Imaginemos que trabajamos en una empresa multinacional donde, a raíz de la pandemia de COVID-19, se impone el teletrabajo no solo en las oficinas de un determinado país, sino en todas las sedes y delegaciones en el mundo. Imaginemos que hay oficinas en países con altas restricciones en el uso de Internet, como es el caso de China. ¿Es posible que tengamos problemas si queremos hacer uso de nuestras soluciones de teletrabajo?

En Asia nos encontramos con dos problemas que pueden afectar a los proyectos de teletrabajo: la limitación de acceso a determinados sitios y la restricción al uso de VPNs, puesto que al detectar tráfico cifrado contra una IP se corta la conexión.

El proyecto Escudo Dorado (Golden Shield), más conocido como el Gran Firewall por la analogía con la Gran Muralla, bloquea el acceso a Internet y también a distintas webs de origen extranjero. Hay múltiples portales donde se puede conocer qué direcciones están prohibidas en el país y es un quebradero de cabeza en determinadas circunstancias.

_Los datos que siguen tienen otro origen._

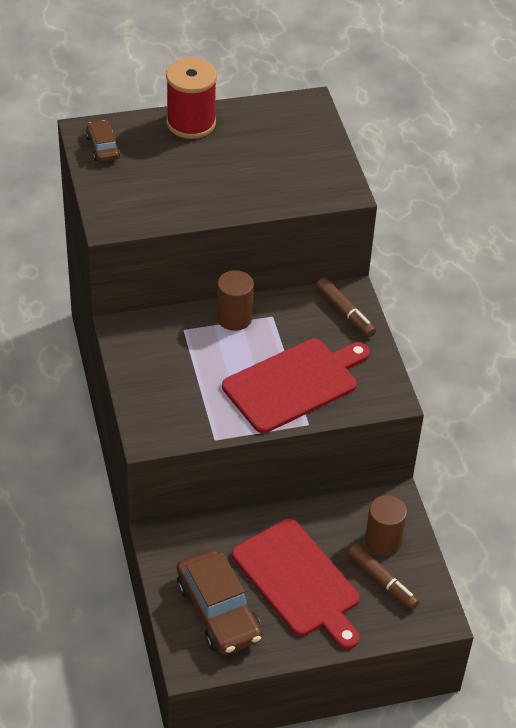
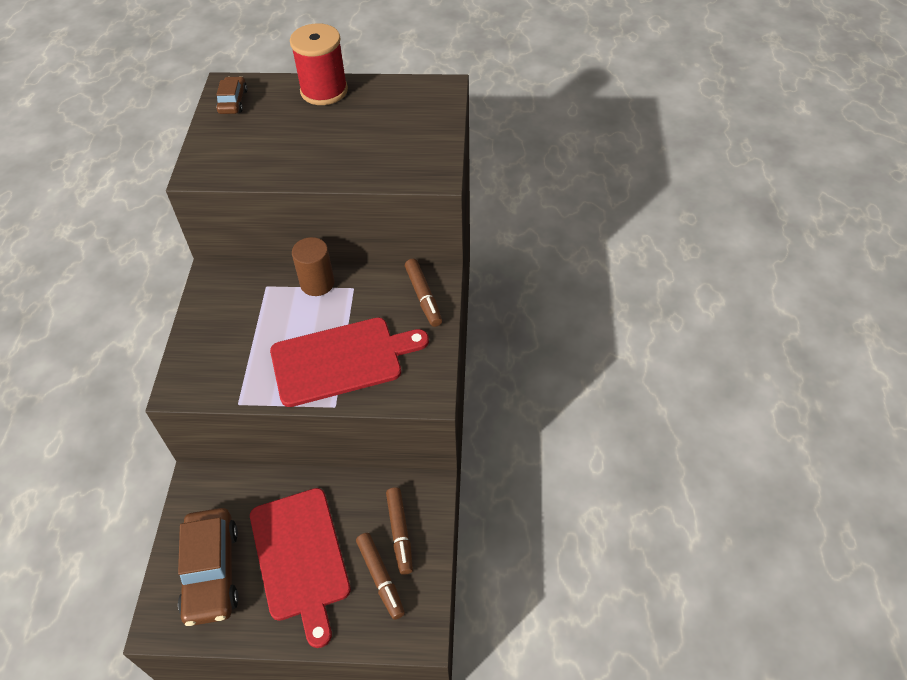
camera: 20 degrees right, 5 degrees up
(383, 541) = (400, 533): brown cylinder -> brown marker

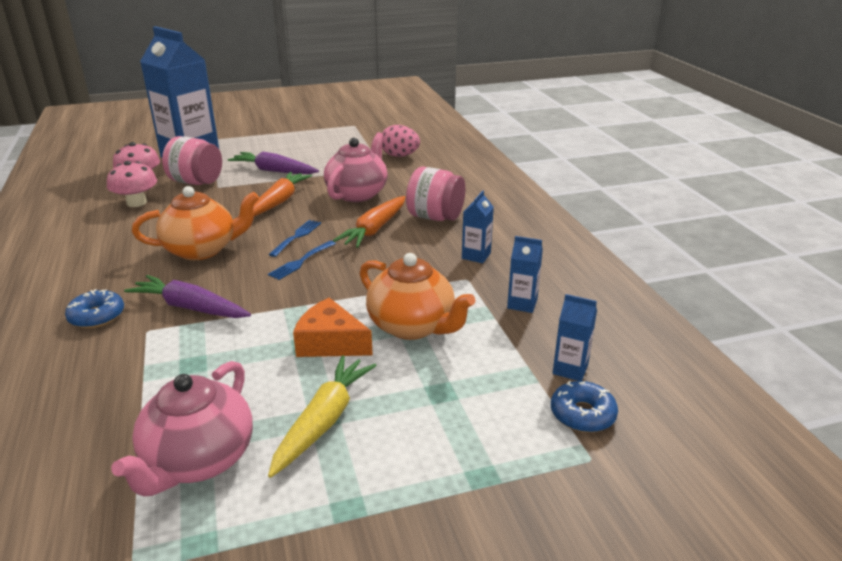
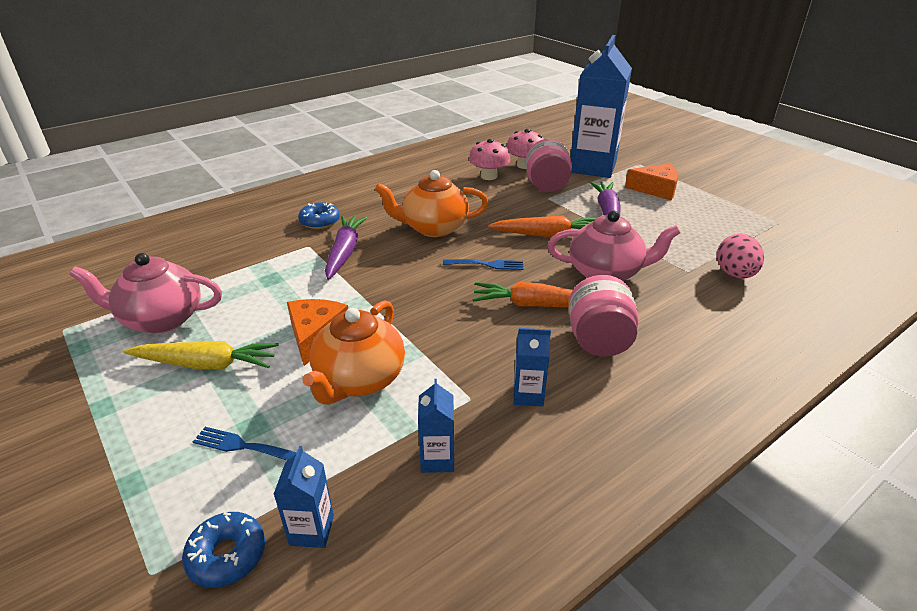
camera: 70 degrees right, 5 degrees up
(202, 250) = (433, 228): orange teapot -> orange teapot turned 120 degrees clockwise
(262, 145) = (656, 189): none -> orange cheese
(301, 261) = (444, 280): blue fork -> blue fork (245, 446)

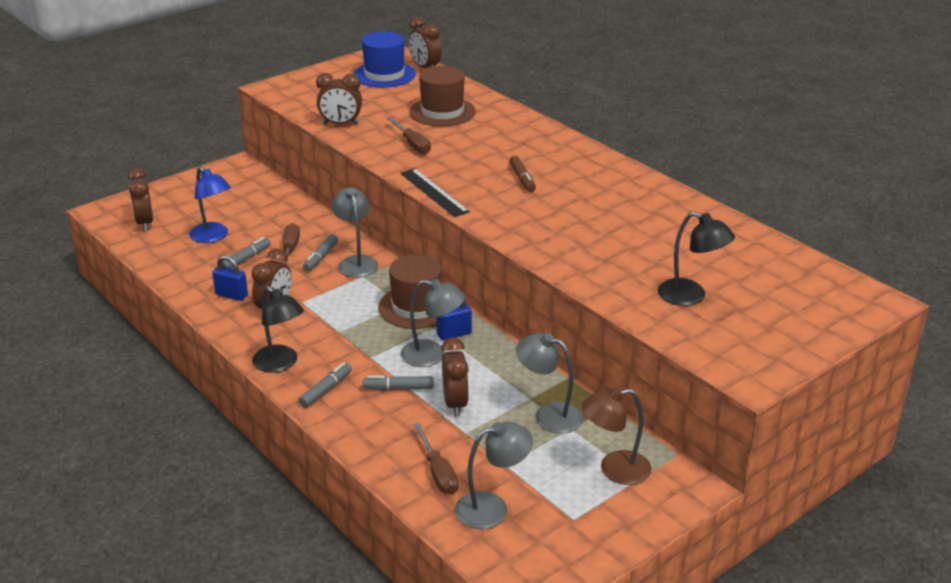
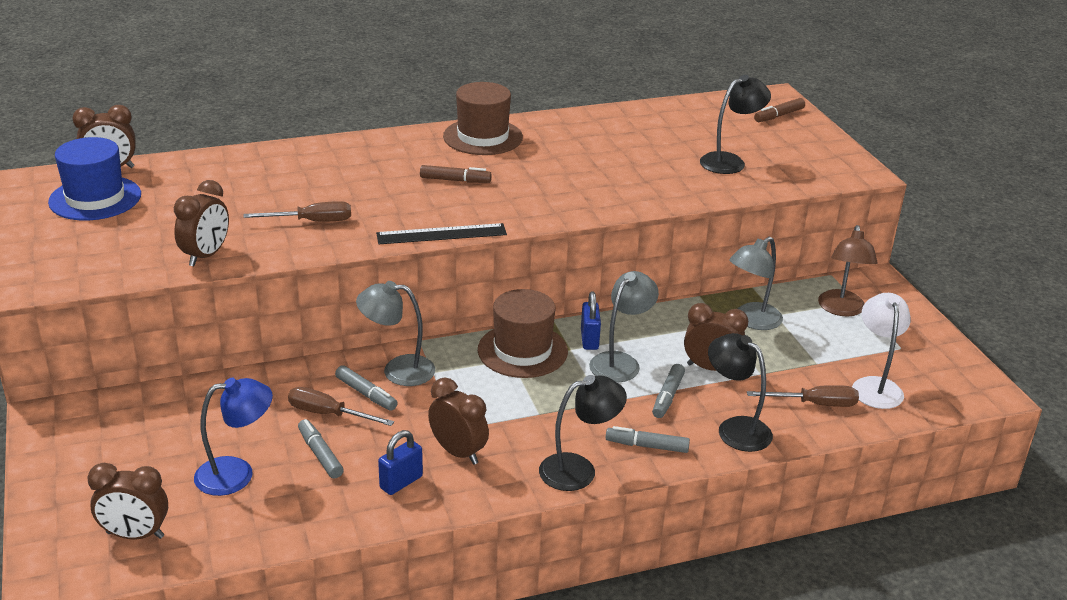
camera: 70 degrees left, 0 degrees up
(326, 390) = (647, 446): grey marker -> grey marker turned 45 degrees counterclockwise
(375, 431) = (735, 428): none -> black lamp
(442, 112) = (247, 186): brown hat -> brown hat (483, 137)
(492, 508) = (875, 386): grey lamp -> white lamp
(831, 310) = (778, 116): none -> brown marker

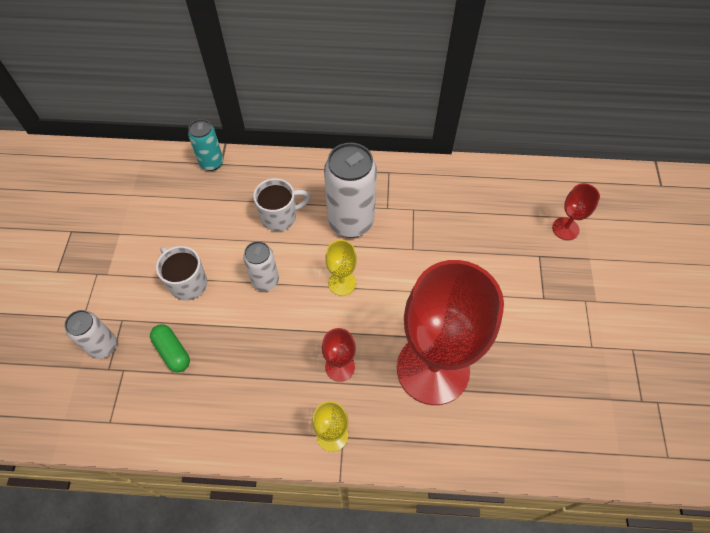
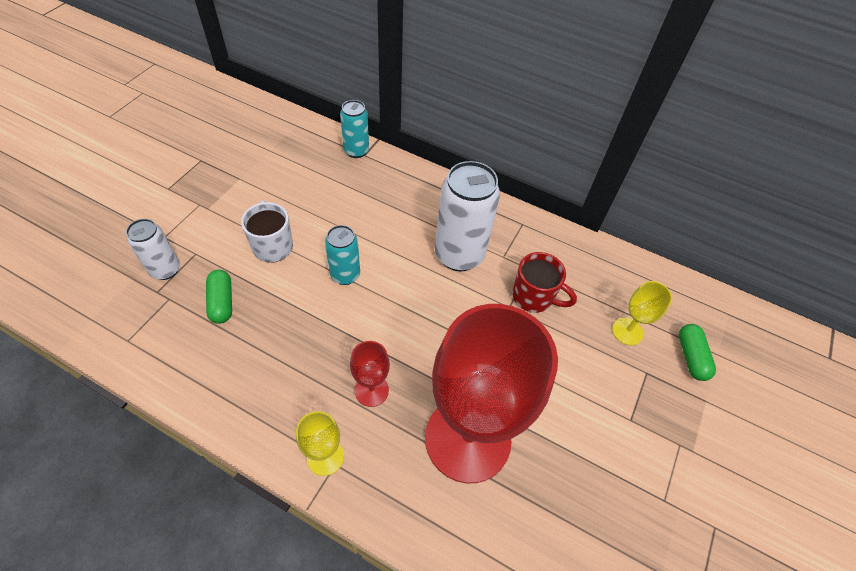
camera: 20 degrees right, 5 degrees down
(265, 281) = (345, 275): white can -> turquoise can
(280, 217) = (392, 222): white mug -> none
(342, 283) = (418, 309): yellow goblet -> yellow goblet (627, 331)
(428, 232) = (533, 297): none -> red mug
(565, 229) = (691, 357): red goblet -> green capsule

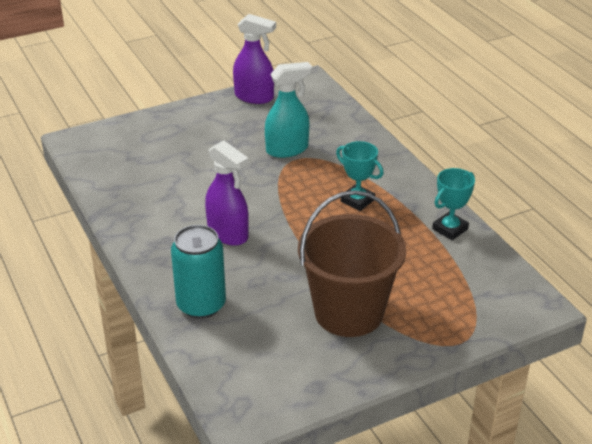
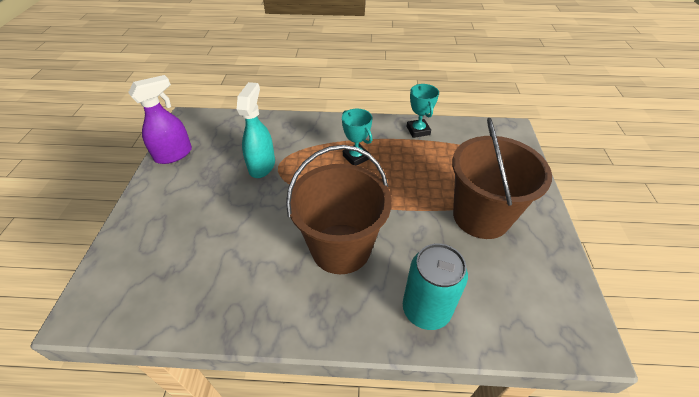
camera: 60 degrees left, 10 degrees up
(228, 234) = (341, 248): purple spray bottle -> brown bucket
(357, 201) = (356, 157): turquoise trophy -> turquoise trophy turned 75 degrees clockwise

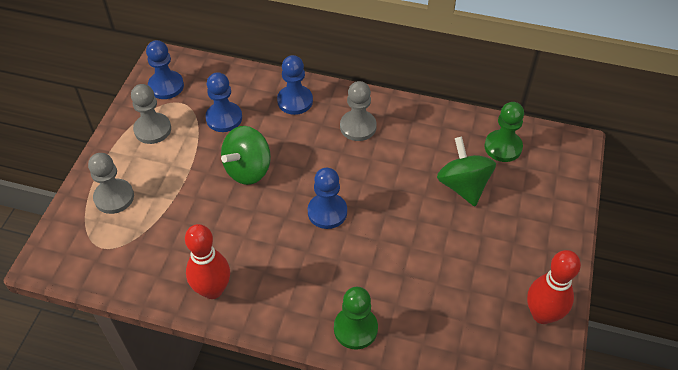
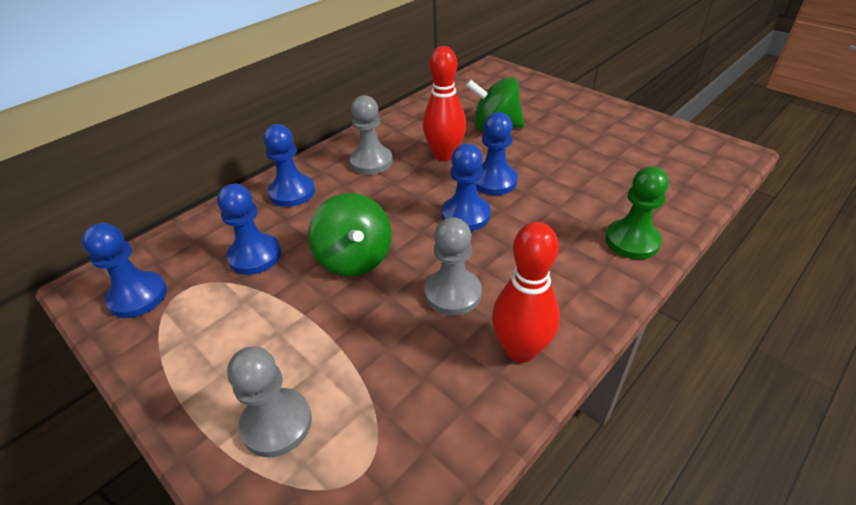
camera: 60 degrees left, 10 degrees down
(152, 129) = (196, 334): grey pawn -> grey pawn (453, 293)
(380, 214) = (494, 181): none -> blue pawn
(503, 147) = (468, 96): green pawn -> none
(542, 314) = (656, 131): red bowling pin -> red bowling pin (444, 155)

Sin embargo, los problemas de acceso a las plataformas de teletrabajo se pueden solventar.

Por un lado, los propios fabricantes ya cuentan con estas restricciones y adaptan sus aplicaciones en la nube para que a la hora de los despliegues todo vaya bien y no se produzcan incompatibilidades. Aunque no todos.

Por otro, la propia experiencia y conocimiento especializado del integrador o del equipo técnico va a hacer que ya se cuente con ello, por lo que estos proyectos de teletrabajo serán resistentes a estas limitaciones y permitirán el acceso a países como China de plataformas europeas manteniendo los niveles de seguridad y cifrado que proporciona una vpn.

Cuando se dice que la experiencia es un grado, en este tipo de circunstancias, lo es aún más.